**Task details**:
State how many of the lines below contain the string "both", counting a match only when its capitalization is identical, and reply with the number alone.

(Page-level text extractions)
-- Opening Marker --

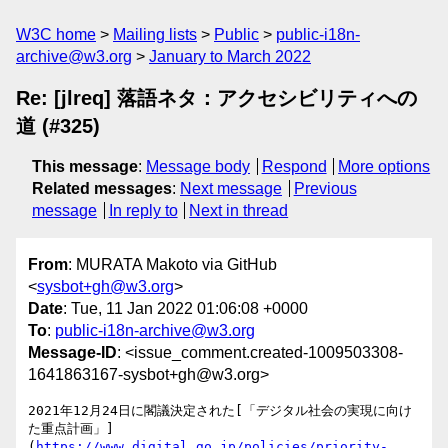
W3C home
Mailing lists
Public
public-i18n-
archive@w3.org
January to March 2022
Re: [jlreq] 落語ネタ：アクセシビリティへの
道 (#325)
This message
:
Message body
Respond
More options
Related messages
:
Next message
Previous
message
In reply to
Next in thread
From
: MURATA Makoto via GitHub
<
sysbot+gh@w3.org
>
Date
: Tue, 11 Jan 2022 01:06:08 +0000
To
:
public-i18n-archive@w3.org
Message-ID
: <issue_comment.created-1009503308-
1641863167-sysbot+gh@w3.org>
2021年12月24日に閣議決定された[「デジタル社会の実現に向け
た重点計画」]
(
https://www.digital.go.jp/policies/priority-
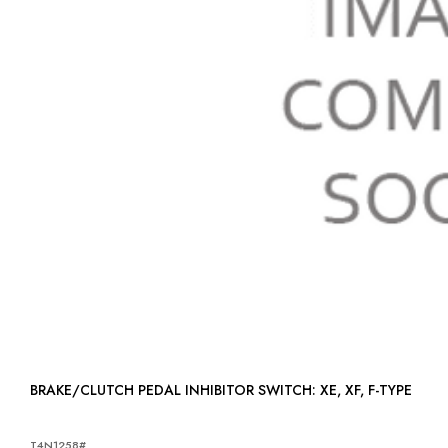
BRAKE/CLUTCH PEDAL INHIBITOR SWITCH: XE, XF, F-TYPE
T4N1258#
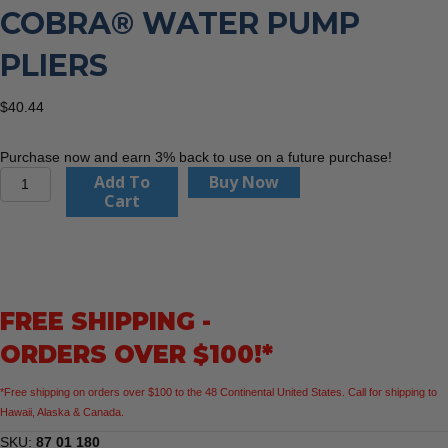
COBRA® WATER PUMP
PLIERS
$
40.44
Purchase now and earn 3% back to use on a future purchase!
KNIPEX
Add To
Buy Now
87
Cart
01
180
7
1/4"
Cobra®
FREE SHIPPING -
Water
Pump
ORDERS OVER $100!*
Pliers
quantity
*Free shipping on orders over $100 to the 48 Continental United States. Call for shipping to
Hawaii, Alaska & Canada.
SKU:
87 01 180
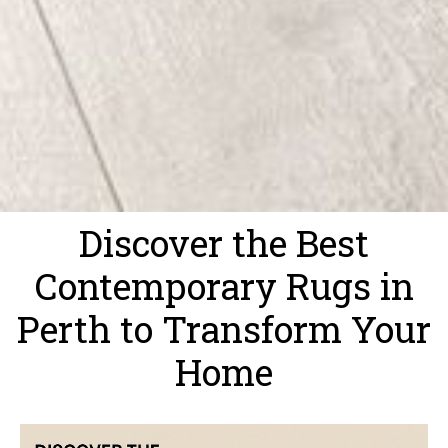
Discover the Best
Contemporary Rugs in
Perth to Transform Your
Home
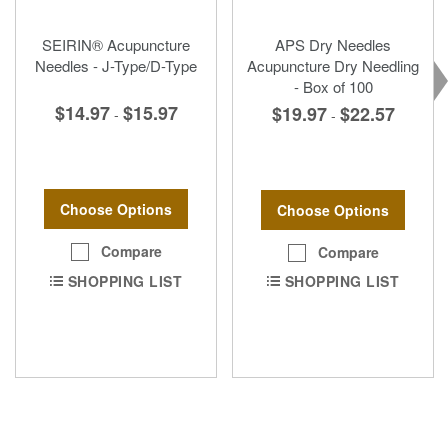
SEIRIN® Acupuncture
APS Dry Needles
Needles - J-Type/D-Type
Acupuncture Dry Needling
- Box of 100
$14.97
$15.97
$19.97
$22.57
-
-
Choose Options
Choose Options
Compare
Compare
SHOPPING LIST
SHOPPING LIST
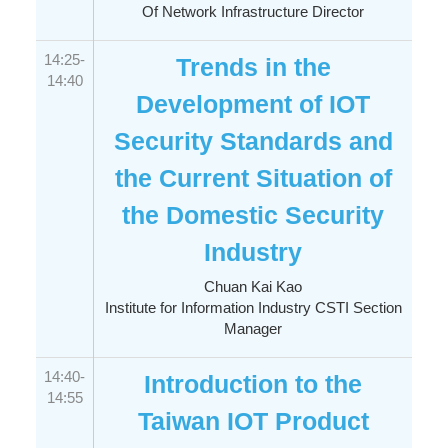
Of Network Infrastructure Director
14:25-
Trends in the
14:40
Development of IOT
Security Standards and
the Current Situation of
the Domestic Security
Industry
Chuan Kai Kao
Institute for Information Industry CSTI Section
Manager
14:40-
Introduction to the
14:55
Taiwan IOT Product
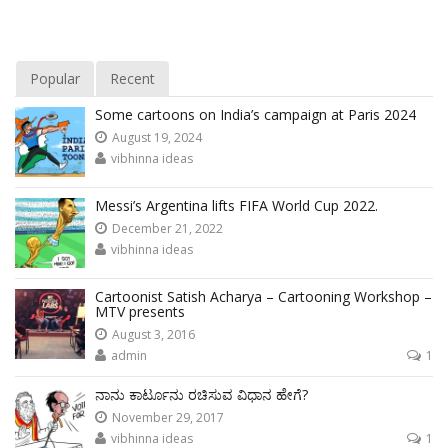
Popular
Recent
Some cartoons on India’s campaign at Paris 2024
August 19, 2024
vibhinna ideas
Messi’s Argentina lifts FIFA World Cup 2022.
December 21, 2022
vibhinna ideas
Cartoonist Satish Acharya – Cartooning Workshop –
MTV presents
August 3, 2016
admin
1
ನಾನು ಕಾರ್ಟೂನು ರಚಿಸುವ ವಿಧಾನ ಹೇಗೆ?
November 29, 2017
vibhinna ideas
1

-- Closing Marker --
-- Opening Marker --

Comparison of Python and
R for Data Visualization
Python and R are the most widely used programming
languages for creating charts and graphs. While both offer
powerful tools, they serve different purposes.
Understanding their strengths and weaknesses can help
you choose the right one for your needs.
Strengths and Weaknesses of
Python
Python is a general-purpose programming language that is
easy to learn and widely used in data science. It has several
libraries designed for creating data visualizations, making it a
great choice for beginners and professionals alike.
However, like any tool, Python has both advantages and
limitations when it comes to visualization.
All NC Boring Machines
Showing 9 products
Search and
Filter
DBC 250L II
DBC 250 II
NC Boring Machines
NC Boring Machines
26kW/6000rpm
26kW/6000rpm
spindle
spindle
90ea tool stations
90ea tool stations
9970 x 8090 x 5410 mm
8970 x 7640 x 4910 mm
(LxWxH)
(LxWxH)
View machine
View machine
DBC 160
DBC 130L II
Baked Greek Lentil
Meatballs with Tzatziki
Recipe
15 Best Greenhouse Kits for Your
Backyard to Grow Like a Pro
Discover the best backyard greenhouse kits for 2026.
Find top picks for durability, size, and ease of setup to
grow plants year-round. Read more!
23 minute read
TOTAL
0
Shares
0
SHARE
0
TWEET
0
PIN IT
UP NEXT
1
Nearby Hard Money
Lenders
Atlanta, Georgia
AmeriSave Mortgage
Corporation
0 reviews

-- Closing Marker --

**Written reply**:
2